India's strategic oil reserves and diversified energy imports from more than 40 countries have strengthened its ability to absorb global energy shocks, ensuring there is no immediate energy crisis despite disruptions caused by the ongoing Iran conflict, a senior government official said on Thursday.
The country also has strong macroeconomic fundamentals, including ample foreign exchange reserves sufficient to cover 11–12 months of imports. These reserves are also adequate to meet India's oil import bill for nearly five years.
Strategic stocks of crude oil and petroleum products can cover more than 70 days of domestic demand. Combined with diversified import sources, this has significantly reduced India's dependence on the Middle East, the official said.
India currently maintains about a 74-day reserve buffer and sources crude from over 40 countries, placing it ahead of many regional peers in managing the 2026 global energy shock.
The government has also adopted a multi-alignment strategy, including continued purchases of discounted Russian crude, invoking provisions under the Essential Commodities Act, and expanding supply sources without compromising strategic autonomy.
According to the official, the crisis is expected to affect economic growth more than inflation, allowing policymakers and the Reserve Bank of India (RBI) greater flexibility to maintain macroeconomic stability.
India's inflation rate, at around 2.75 per cent, remains among the lowest in major economies. Imports of discounted Russian crude, flexible fuel taxation, and regulated LPG pricing have helped keep domestic fuel prices relatively stable.
In contrast, several countries remain heavily dependent on supplies routed through the Strait of Hormuz. For instance, Japan relies on the route for 75–90 per cent of its crude imports. India has gradually reduced its dependence on the strait from around 50 per cent earlier to about 20 per cent through diversification.

Russia currently accounts for roughly one-third of India's crude imports despite Western pressure. Other major suppliers include Iraq, Saudi Arabia, the UAE and the United States, reflecting diversification rather than political alignment, the official added.
Neighbouring countries such as Pakistan, Bangladesh and Sri Lanka have oil reserves sufficient for only about 30 days or less. As a result, Pakistan has raised petrol and diesel prices by nearly Rs 55 per litre, Sri Lanka has increased fuel prices amid panic buying, and Bangladesh has introduced energy rationing.
Meanwhile, the government has approved Rs 30,000 crore as compensation to public sector oil marketing companies — Indian Oil, Bharat Petroleum and Hindustan Petroleum — for supplying LPG at subsidised prices during the financial year 2025–26.
The retail price of a 14.2-kg domestic LPG cylinder currently stands at Rs 913 in Delhi. Under the Pradhan Mantri Ujjwala Yojana (PMUY), the government provides a targeted subsidy of Rs 300 per cylinder to eligible beneficiaries, reducing the effective price to Rs 613 in Delhi, Minister of State for Petroleum and Natural Gas Suresh Gopi said in a written reply in the Lok Sabha.

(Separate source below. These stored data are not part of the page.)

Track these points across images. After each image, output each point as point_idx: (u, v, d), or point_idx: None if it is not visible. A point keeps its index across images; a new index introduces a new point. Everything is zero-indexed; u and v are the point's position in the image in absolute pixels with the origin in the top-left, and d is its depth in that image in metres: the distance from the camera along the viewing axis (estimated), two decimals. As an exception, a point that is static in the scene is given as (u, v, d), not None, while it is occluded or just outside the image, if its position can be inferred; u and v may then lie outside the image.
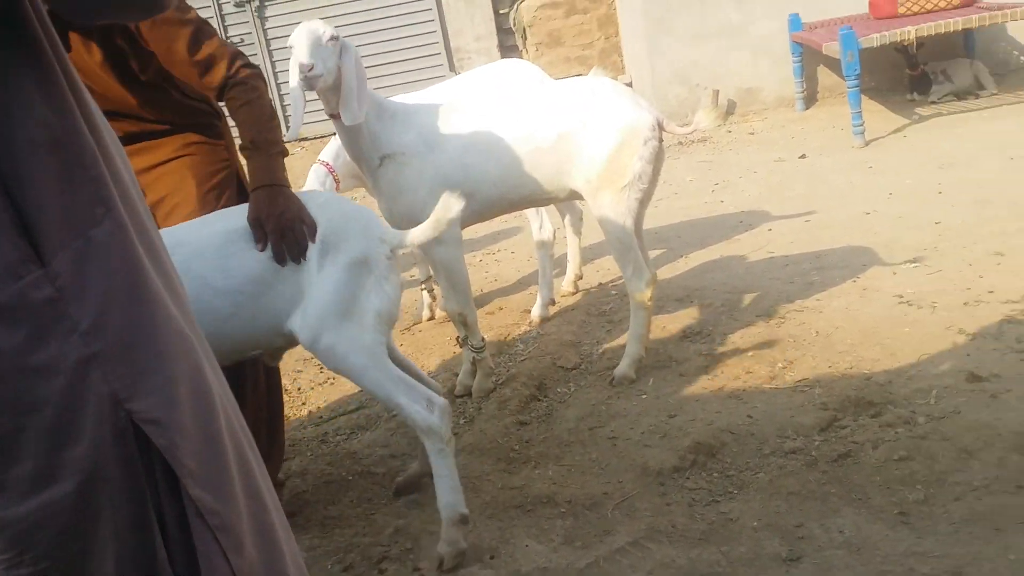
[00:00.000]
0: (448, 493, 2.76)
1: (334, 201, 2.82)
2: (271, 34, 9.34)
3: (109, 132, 1.25)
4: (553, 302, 4.66)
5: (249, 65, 2.85)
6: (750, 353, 3.75)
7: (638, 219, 3.62)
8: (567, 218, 4.74)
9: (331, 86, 3.31)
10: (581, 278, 4.87)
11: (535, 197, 3.66)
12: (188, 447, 1.20)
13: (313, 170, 4.52)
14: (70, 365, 1.11)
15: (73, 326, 1.11)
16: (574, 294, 4.82)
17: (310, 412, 4.10)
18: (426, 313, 4.95)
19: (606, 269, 5.10)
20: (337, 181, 4.54)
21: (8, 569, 1.14)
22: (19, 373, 1.09)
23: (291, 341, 2.77)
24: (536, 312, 4.58)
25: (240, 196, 3.08)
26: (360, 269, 2.68)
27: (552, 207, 4.72)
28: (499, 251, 5.96)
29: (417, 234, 2.74)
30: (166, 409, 1.19)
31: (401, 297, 2.81)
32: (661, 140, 3.56)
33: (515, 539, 2.81)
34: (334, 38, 3.29)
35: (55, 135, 1.13)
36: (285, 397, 4.25)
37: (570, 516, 2.89)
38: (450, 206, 2.66)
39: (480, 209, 3.58)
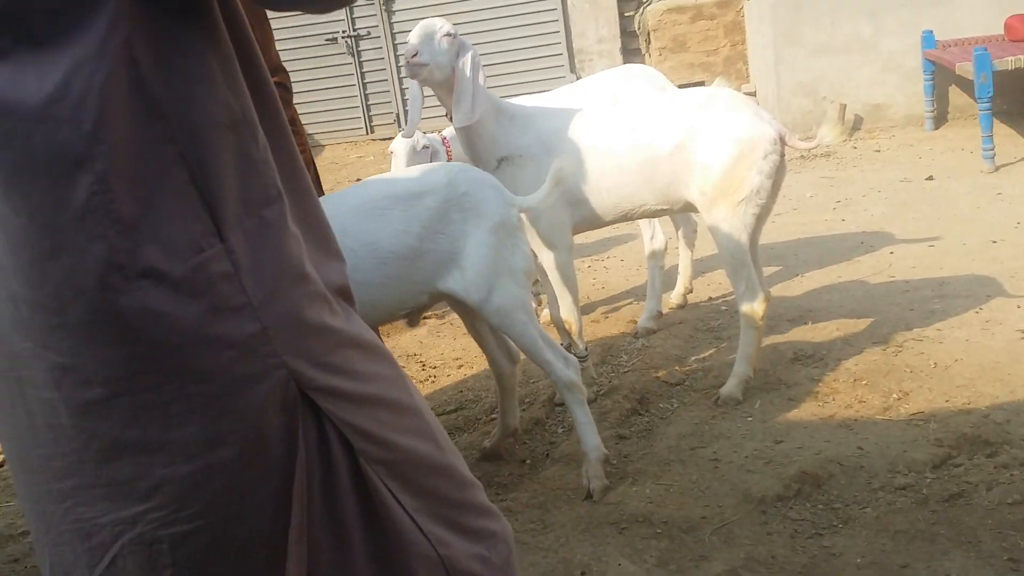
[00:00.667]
0: (591, 437, 3.11)
1: (464, 170, 3.05)
2: (397, 28, 9.45)
3: (280, 107, 1.32)
4: (660, 314, 4.56)
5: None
6: (864, 381, 3.61)
7: (754, 235, 3.52)
8: (681, 230, 4.65)
9: (441, 82, 3.33)
10: (691, 292, 4.77)
11: (649, 207, 3.59)
12: (354, 412, 1.29)
13: (415, 139, 4.53)
14: (242, 338, 1.18)
15: (247, 300, 1.18)
16: (682, 307, 4.72)
17: (410, 409, 4.10)
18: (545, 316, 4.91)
19: (716, 283, 4.98)
20: (449, 155, 4.61)
21: (160, 527, 1.22)
22: (194, 343, 1.15)
23: (435, 299, 3.08)
24: (642, 323, 4.50)
25: None
26: (503, 231, 2.97)
27: (666, 218, 4.63)
28: (608, 258, 5.88)
29: (535, 197, 3.05)
30: (333, 378, 1.27)
31: None
32: (783, 155, 3.45)
33: (607, 557, 2.74)
34: (450, 35, 3.31)
35: (235, 117, 1.19)
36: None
37: (666, 538, 2.82)
38: (563, 169, 2.99)
39: (592, 216, 3.54)
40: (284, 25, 9.30)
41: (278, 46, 3.37)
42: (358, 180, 7.78)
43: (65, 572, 1.29)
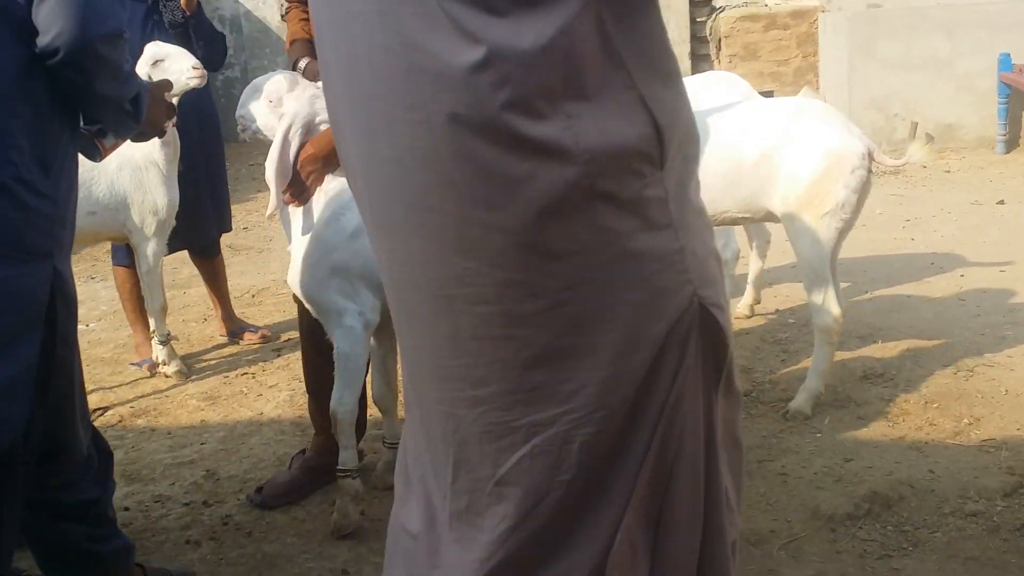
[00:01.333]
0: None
1: None
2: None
3: None
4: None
5: None
6: (935, 404, 3.56)
7: (835, 249, 3.48)
8: (755, 241, 4.62)
9: None
10: (759, 303, 4.73)
11: (731, 215, 3.57)
12: (727, 339, 1.47)
13: None
14: (666, 253, 1.37)
15: (671, 221, 1.37)
16: (749, 318, 4.69)
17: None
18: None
19: (784, 296, 4.94)
20: None
21: (574, 428, 1.38)
22: (628, 256, 1.34)
23: None
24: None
25: None
26: None
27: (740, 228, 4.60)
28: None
29: None
30: (722, 296, 1.47)
31: None
32: (870, 170, 3.42)
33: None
34: None
35: (670, 68, 1.39)
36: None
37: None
38: None
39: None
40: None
41: None
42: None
43: (470, 469, 1.45)
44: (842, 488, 3.04)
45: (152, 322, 4.44)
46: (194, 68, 3.89)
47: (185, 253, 4.98)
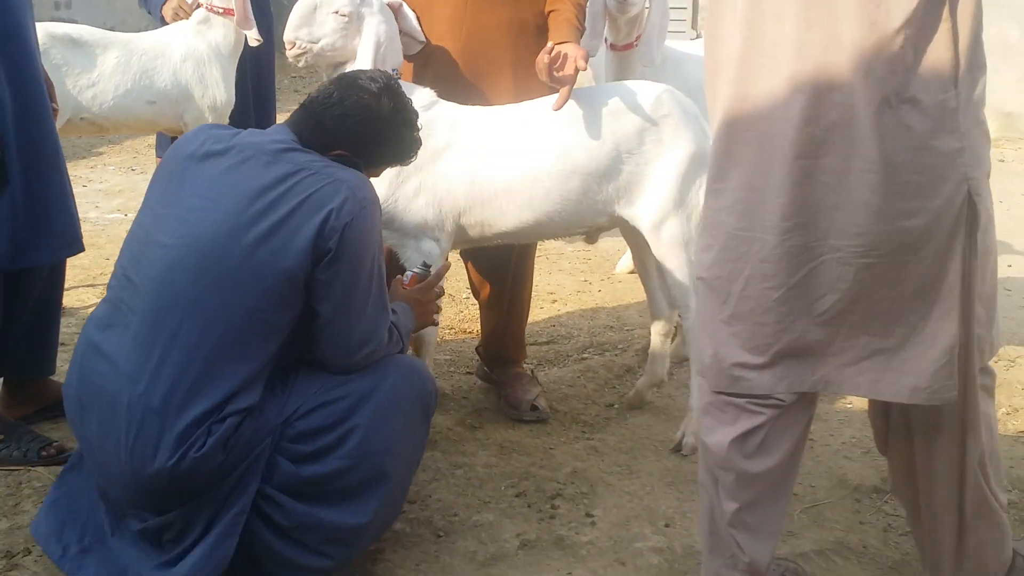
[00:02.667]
0: None
1: (669, 93, 2.97)
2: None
3: None
4: None
5: None
6: (971, 390, 3.51)
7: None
8: None
9: (634, 16, 3.28)
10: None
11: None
12: None
13: None
14: (951, 151, 1.83)
15: (957, 127, 1.84)
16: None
17: (501, 334, 4.08)
18: (628, 265, 4.85)
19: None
20: None
21: (853, 258, 1.89)
22: (922, 148, 1.82)
23: (613, 223, 3.06)
24: None
25: None
26: (695, 163, 2.89)
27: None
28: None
29: None
30: (985, 187, 1.93)
31: None
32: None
33: (693, 514, 2.72)
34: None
35: None
36: (478, 313, 4.27)
37: (753, 506, 2.77)
38: None
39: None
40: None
41: None
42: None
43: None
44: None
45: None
46: None
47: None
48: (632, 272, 4.77)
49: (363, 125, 2.32)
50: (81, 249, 2.95)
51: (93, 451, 2.22)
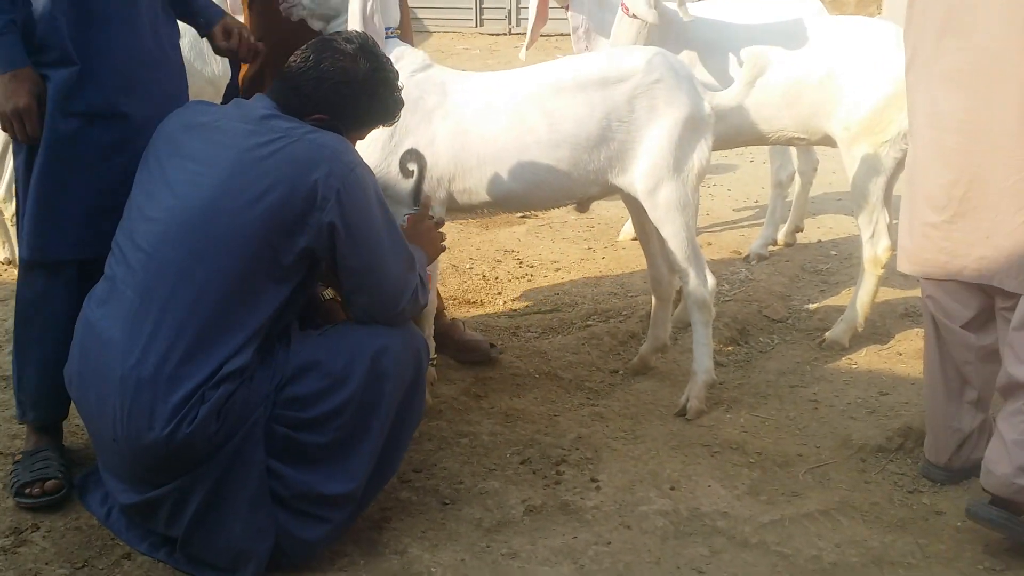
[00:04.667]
0: (706, 359, 3.08)
1: (662, 55, 2.94)
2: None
3: None
4: (775, 243, 4.51)
5: None
6: (975, 347, 3.50)
7: (891, 180, 3.39)
8: (801, 167, 4.52)
9: None
10: (801, 231, 4.66)
11: (786, 133, 3.48)
12: None
13: None
14: None
15: None
16: (790, 246, 4.62)
17: (505, 303, 4.09)
18: (631, 232, 4.84)
19: (828, 227, 4.87)
20: None
21: None
22: None
23: (607, 191, 3.01)
24: (755, 249, 4.45)
25: None
26: (689, 126, 2.86)
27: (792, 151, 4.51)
28: (715, 186, 5.77)
29: (730, 95, 2.99)
30: None
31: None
32: (937, 102, 3.30)
33: (698, 477, 2.72)
34: None
35: None
36: (482, 283, 4.27)
37: (758, 468, 2.78)
38: (759, 64, 2.91)
39: (729, 133, 3.42)
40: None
41: None
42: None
43: None
44: (875, 420, 3.01)
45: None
46: None
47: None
48: (635, 239, 4.75)
49: (340, 87, 2.30)
50: None
51: (94, 426, 2.23)
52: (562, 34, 11.07)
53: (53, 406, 2.65)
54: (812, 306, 3.95)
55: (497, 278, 4.36)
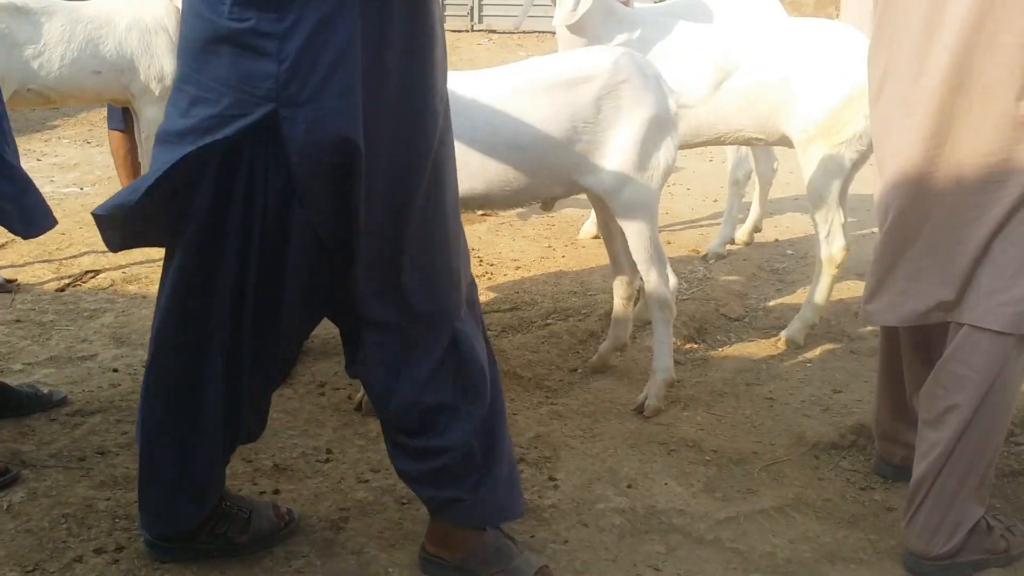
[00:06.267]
0: (666, 358, 3.11)
1: (628, 57, 2.94)
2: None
3: None
4: (733, 241, 4.54)
5: None
6: (928, 346, 3.56)
7: (847, 180, 3.43)
8: (760, 167, 4.57)
9: None
10: (760, 231, 4.70)
11: (744, 134, 3.51)
12: None
13: None
14: None
15: None
16: (748, 244, 4.66)
17: (464, 301, 4.08)
18: (592, 230, 4.86)
19: (785, 227, 4.92)
20: None
21: None
22: None
23: (571, 191, 3.02)
24: (713, 248, 4.49)
25: None
26: (655, 125, 2.87)
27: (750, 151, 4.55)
28: (675, 185, 5.81)
29: (698, 94, 2.99)
30: None
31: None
32: (893, 104, 3.35)
33: (655, 475, 2.74)
34: None
35: None
36: (442, 281, 4.26)
37: (714, 465, 2.80)
38: (725, 68, 2.96)
39: (685, 134, 3.45)
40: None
41: None
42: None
43: None
44: (829, 418, 3.05)
45: (147, 190, 4.37)
46: None
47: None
48: (596, 237, 4.78)
49: None
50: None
51: None
52: (524, 32, 11.07)
53: None
54: (769, 303, 4.00)
55: (457, 276, 4.35)
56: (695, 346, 3.63)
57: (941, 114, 2.21)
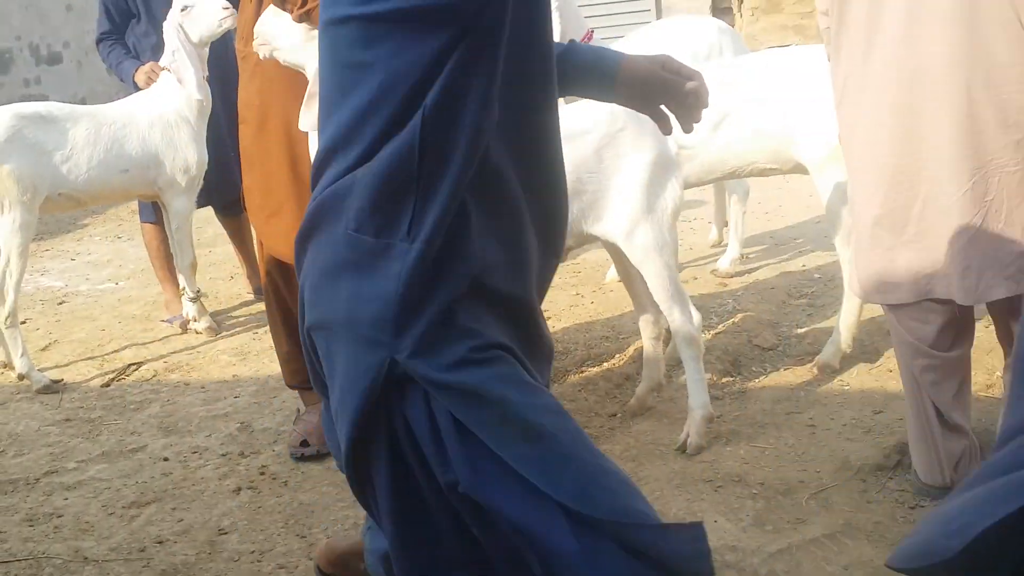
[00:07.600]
0: (702, 394, 3.12)
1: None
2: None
3: None
4: (742, 256, 4.81)
5: None
6: (964, 357, 3.56)
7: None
8: (734, 194, 4.72)
9: None
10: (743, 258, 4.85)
11: (759, 165, 3.56)
12: None
13: None
14: None
15: None
16: (731, 277, 4.76)
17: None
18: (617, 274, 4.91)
19: (809, 251, 4.93)
20: None
21: None
22: None
23: (581, 241, 3.08)
24: (723, 266, 4.75)
25: None
26: (656, 168, 2.92)
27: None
28: (694, 219, 5.85)
29: (697, 136, 2.94)
30: None
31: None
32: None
33: (703, 513, 2.76)
34: None
35: None
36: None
37: (762, 499, 2.82)
38: (718, 111, 3.04)
39: (699, 172, 3.51)
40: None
41: None
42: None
43: None
44: (872, 439, 3.05)
45: (181, 279, 4.48)
46: (224, 8, 3.90)
47: (210, 212, 5.01)
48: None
49: None
50: None
51: None
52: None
53: None
54: (801, 330, 4.01)
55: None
56: (732, 379, 3.65)
57: (898, 102, 2.44)
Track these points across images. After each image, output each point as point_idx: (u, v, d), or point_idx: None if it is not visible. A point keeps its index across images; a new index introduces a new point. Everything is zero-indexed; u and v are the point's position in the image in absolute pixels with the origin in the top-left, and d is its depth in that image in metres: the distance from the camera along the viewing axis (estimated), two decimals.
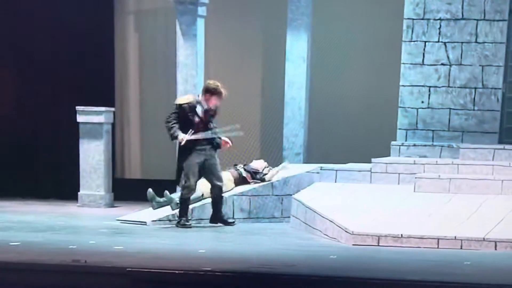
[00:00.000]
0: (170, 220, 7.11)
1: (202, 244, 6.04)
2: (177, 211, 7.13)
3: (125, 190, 8.80)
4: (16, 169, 9.25)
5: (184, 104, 6.75)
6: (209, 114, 6.77)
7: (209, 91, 6.73)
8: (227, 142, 6.81)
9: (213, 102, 6.76)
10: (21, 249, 5.41)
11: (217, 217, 6.86)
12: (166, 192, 7.28)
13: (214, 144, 6.79)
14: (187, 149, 6.73)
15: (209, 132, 6.72)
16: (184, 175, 6.77)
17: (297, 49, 8.37)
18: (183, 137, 6.71)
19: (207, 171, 6.78)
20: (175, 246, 5.87)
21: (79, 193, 8.61)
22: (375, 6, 8.50)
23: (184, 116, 6.72)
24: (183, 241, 6.19)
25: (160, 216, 7.14)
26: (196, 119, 6.72)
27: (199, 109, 6.74)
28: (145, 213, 7.30)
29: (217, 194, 6.84)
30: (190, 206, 7.09)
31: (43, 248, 5.47)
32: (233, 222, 6.91)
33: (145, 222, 7.08)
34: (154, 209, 7.32)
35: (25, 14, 9.19)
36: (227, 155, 7.76)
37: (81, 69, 9.14)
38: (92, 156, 8.51)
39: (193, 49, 8.45)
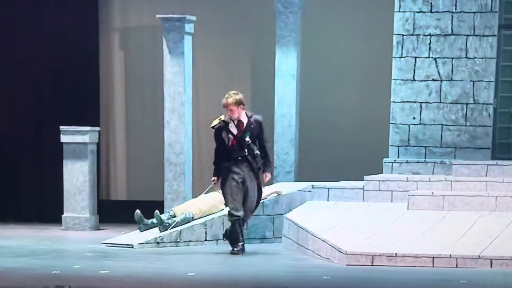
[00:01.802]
0: (158, 243, 6.95)
1: (192, 267, 5.88)
2: (164, 233, 6.96)
3: (111, 212, 8.63)
4: None
5: (216, 124, 6.40)
6: (244, 129, 6.26)
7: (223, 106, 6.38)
8: (266, 176, 6.35)
9: (229, 113, 6.32)
10: (1, 275, 5.24)
11: (226, 234, 6.47)
12: (157, 212, 7.09)
13: (253, 165, 6.24)
14: (225, 171, 6.36)
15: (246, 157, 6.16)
16: (225, 200, 6.43)
17: (286, 65, 8.31)
18: (213, 179, 6.45)
19: (244, 195, 6.32)
20: (163, 270, 5.71)
21: (63, 215, 8.42)
22: (364, 22, 8.48)
23: (221, 137, 6.35)
24: (172, 264, 6.04)
25: (147, 239, 6.98)
26: (230, 137, 6.30)
27: (232, 127, 6.32)
28: (132, 236, 7.15)
29: (237, 221, 6.35)
30: (180, 227, 6.92)
31: (25, 274, 5.31)
32: (237, 251, 6.44)
33: (132, 245, 6.93)
34: (141, 231, 7.15)
35: (8, 32, 9.05)
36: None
37: (65, 88, 9.00)
38: (77, 177, 8.35)
39: (181, 66, 8.35)
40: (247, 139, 6.33)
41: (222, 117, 6.47)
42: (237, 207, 6.40)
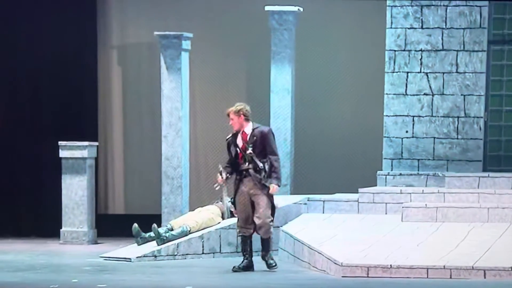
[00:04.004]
0: (155, 256, 7.00)
1: (189, 280, 5.94)
2: (162, 246, 7.02)
3: (109, 225, 8.65)
4: None
5: (228, 138, 6.35)
6: (247, 141, 6.15)
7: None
8: (272, 187, 6.25)
9: (230, 122, 6.30)
10: None
11: (262, 256, 6.30)
12: (154, 225, 7.15)
13: (256, 178, 6.13)
14: (235, 188, 6.36)
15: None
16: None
17: (281, 81, 8.42)
18: (219, 179, 6.37)
19: (253, 209, 6.23)
20: (161, 283, 5.77)
21: (61, 230, 8.44)
22: (357, 38, 8.62)
23: (230, 150, 6.24)
24: (169, 278, 6.08)
25: (145, 252, 7.03)
26: (237, 150, 6.20)
27: (239, 139, 6.21)
28: (130, 249, 7.20)
29: (260, 234, 6.25)
30: (178, 240, 6.97)
31: None
32: (274, 266, 6.26)
33: (129, 258, 6.98)
34: (139, 245, 7.20)
35: (7, 48, 9.12)
36: (212, 189, 7.71)
37: (64, 103, 9.05)
38: (75, 191, 8.40)
39: (178, 82, 8.45)
40: (249, 151, 6.24)
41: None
42: (243, 225, 6.38)
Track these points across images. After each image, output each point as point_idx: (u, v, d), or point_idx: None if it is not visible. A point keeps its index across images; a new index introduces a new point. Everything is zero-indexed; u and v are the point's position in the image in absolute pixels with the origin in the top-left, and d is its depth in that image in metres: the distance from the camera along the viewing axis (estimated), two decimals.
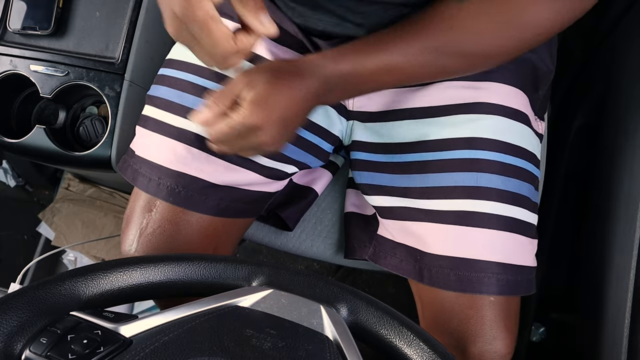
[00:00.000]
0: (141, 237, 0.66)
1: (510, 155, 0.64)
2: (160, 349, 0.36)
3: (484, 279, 0.62)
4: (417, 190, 0.65)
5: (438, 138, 0.65)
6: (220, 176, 0.66)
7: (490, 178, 0.63)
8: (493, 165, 0.63)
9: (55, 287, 0.40)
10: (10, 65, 0.83)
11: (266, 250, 1.41)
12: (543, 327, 1.03)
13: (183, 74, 0.68)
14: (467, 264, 0.62)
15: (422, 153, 0.65)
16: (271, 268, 0.44)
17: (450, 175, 0.63)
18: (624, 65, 0.83)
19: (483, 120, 0.64)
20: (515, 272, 0.64)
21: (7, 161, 1.39)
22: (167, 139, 0.66)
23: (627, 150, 0.74)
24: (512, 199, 0.63)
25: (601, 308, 0.74)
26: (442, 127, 0.65)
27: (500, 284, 0.62)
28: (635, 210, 0.66)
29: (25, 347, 0.37)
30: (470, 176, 0.63)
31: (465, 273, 0.62)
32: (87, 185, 1.32)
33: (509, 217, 0.63)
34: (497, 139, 0.63)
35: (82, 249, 1.30)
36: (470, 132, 0.64)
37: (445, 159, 0.64)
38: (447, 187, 0.63)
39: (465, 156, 0.63)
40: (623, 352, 0.63)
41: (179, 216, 0.66)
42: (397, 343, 0.41)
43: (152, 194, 0.65)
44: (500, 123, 0.64)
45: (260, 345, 0.38)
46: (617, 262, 0.70)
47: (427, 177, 0.65)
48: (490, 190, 0.63)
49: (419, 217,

To boost domestic LPG availability, the government has directed refineries and petrochemical complexes to divert C3 and C4 streams towards LPG production and supply it exclusively to public sector oil companies under provisions of the Essential Commodities Act.
India has also established strategic petroleum reserve facilities with a capacity of 5.33 million metric tonnes through Indian Strategic Petroleum Reserve Limited (ISPRL) to help manage potential supply disruptions caused by the Iran conflict.
The minister added that petrol and diesel prices in India are market-determined, with public sector oil marketing companies taking pricing decisions. However, the government intervenes when necessary to adjust taxes and reduce the burden on consumers.
Central excise duty on petrol and diesel was reduced by Rs 13 per litre and Rs 16 per litre respectively in November 2021 and May 2022, with the benefit fully passed on to consumers. Oil marketing companies also cut retail fuel prices by Rs 2 per litre in March 2024.
Although excise duty was increased by Rs 2 per litre in April 2025, the hike was not passed on to consumers, the minister noted.